[Data entries]

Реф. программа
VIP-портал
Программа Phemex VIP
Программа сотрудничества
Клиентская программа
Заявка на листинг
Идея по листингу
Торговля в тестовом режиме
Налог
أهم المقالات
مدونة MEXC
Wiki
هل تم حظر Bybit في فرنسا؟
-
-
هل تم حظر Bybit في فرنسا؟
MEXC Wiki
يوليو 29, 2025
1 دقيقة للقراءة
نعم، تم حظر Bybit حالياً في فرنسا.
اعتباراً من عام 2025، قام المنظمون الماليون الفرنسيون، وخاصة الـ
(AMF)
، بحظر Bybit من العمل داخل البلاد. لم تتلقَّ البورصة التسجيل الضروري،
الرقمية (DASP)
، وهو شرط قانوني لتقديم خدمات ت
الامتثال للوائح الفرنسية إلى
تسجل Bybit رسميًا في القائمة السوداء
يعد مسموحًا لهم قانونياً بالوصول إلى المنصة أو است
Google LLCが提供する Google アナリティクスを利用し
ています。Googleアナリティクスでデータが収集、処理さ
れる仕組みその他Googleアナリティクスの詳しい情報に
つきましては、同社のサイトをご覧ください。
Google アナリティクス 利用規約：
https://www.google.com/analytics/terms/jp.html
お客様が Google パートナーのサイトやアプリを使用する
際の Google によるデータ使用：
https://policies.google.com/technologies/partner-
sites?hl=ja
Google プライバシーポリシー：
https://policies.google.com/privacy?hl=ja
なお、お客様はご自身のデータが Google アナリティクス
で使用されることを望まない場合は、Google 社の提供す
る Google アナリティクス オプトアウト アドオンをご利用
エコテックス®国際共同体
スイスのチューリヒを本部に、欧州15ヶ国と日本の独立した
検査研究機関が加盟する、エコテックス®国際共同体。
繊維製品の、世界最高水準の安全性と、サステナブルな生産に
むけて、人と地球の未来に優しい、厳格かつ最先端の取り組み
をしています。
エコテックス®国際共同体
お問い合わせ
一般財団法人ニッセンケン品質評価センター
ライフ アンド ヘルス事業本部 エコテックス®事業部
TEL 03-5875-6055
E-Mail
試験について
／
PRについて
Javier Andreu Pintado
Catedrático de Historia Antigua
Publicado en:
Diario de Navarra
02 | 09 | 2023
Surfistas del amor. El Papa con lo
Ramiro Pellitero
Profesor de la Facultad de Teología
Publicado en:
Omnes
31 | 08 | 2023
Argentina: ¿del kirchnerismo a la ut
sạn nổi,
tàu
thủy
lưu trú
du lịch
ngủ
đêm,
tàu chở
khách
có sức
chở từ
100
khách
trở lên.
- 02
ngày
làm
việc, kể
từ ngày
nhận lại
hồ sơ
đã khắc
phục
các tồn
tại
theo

## Assigned task
The answer must be a single number: how many lines of the records contain the string "エコテックス".

## Worked solution
4